Immortal Plastics

2012

Participatory performance

In collaboration with Sarah Rothberg

Premiered at New Museum IDEAS CITY

Immortal Plastics (IP) Assessment Services is a performative, methodological procedure which determines the depth of participants’ relations with hydrocarbons and positions participating individuals on a timeline of plastic’s ancient past and indefinite future.

250 million years ago during the Permian Period, marine microorganisms died and accumulated in sediments on the floor of a vast saline sea. Over Deep Time, the seas dried out, landmasses moved, and these marine creatures transmuted into hydrocarbons. The Anthropocene occupies a brief but significant piece of the hydrocarbon timeline, transforming the decayed microorganisms into the plastics that permeate modern living, a material at once disposable and indestructible.

The Immortal Plastics Assessment Service begins with individual evaluations.

Participants have the option to disrobe completely, swapping a plastic gown for their clothes, or to assess the contents of the pockets and bags. “Please empty your petrochemical belongings into the intake bin.” The process continues with the assistance of the IP assessors until all of the petrochemical possessions of the participant have been inventoried and removed from his/her person. The balancing scale is then employed to weigh personal belongings against the raw plastic material known as regrind, pre-consumer waste and recycled pellets of a variety of pure plastics. The process of balancing the scale takes on a subtle allusion to time passing, as the regrind resembles grains of sand passed through an hourglass.

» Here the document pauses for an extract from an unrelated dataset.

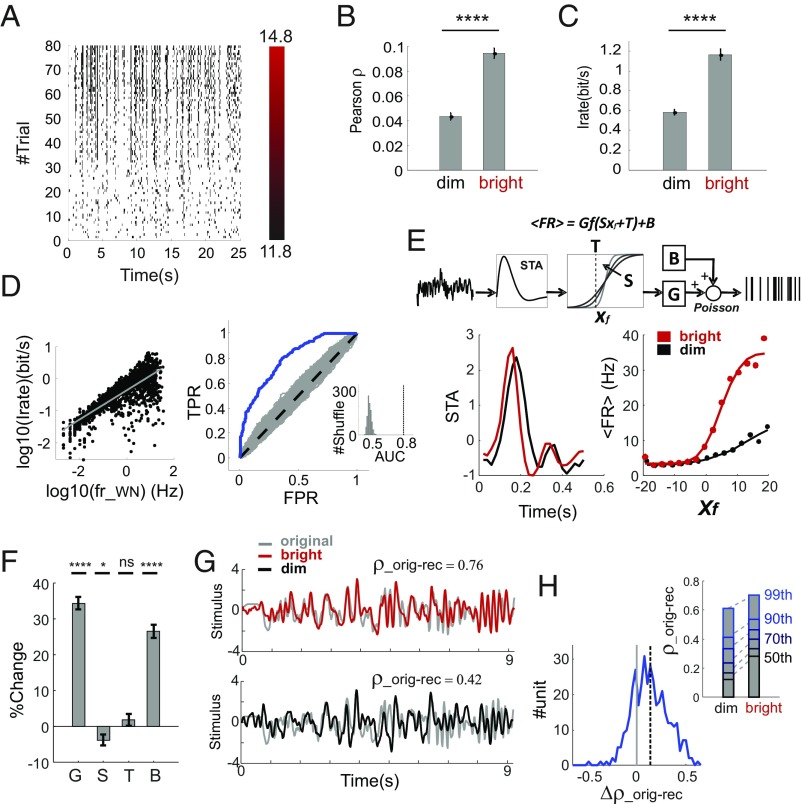
Impact of irradiance-driven increases in firing on neural coding. (A) Binarized trial bin counts for a representative unit from the RAMP+WN experiment to repeated presentations of the WN sequence. (B) Trial-to-trial reproducibility for units expressing increase in firing rates across the ramp were significantly higher in the last 40 trials (bright: 13.3–14.8 log10 photons⋅cm−2⋅s−1) compared with the initial 40 trials (dim: 11.8–13.3 log10 photons⋅cm−2⋅s−1). (C) As in B, but for information rate. (D) Firing and information rates are positively correlated (Left), and changes in firing rates across the ramp are predictive of changes in information rate (Right; Inset represents the shuffle test). (E) Schematic representation for the LNP model (Top) used to separately fit stimulus–response relations in dim- and bright-light conditions. STA (Bottom Left) and static nonlinearity (Bottom Right) in dim and bright conditions for a representative neuron. (F) Increases in response gain and baseline (G and B, respectively) were observed at high irradiance, while sensitivity and threshold (S and T, respectively) did not change (P ∼ 0 for G and B, P = 0.038 and 0.941 for S and T; n = 790; sign test). (G) Application of the model to reconstruct a stimulus based on firing patterns under bright (Top) and dim (Bottom) conditions, in the representative neuron [from E; colored and gray lines, reconstructed and original stimulus, respectively; correlation coefficients between reconstructed and original (ρorig-red) shown above]. (H) Histogram of differences in ρorig-red at high vs. low irradiance (Δρorig-red) in neurons showing increases in firing across the ramp, revealing a significant increase in ρorig-red at high irradiance (P ∼ 0; n = 385; sign test; dashed line shows mean). Inset shows quantiles for the distribution of ρorig-red for dim and bright condition. *P < 0.05, ****P < 0.0001.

Participants are documented with before and after photos and are left with their itemized receipt. They have the option to purchase a souvenir / memento mori—a keepsake jar of regrind that represents the amount of each plastic they had on their person, labeled with their total weight of personal plastic. The assessment process requires approximately 15 minutes.

Part performance, part practical assessment, Immortal Plastics looks at how petrochemicals are at play in one’s life. By reflecting on our personal relationships with infinitely scalable and long-lived plastics, preservatives, and inputs, participants may come to appreciate their role as a vehicle of hydrocarbons’ immortal pursuit.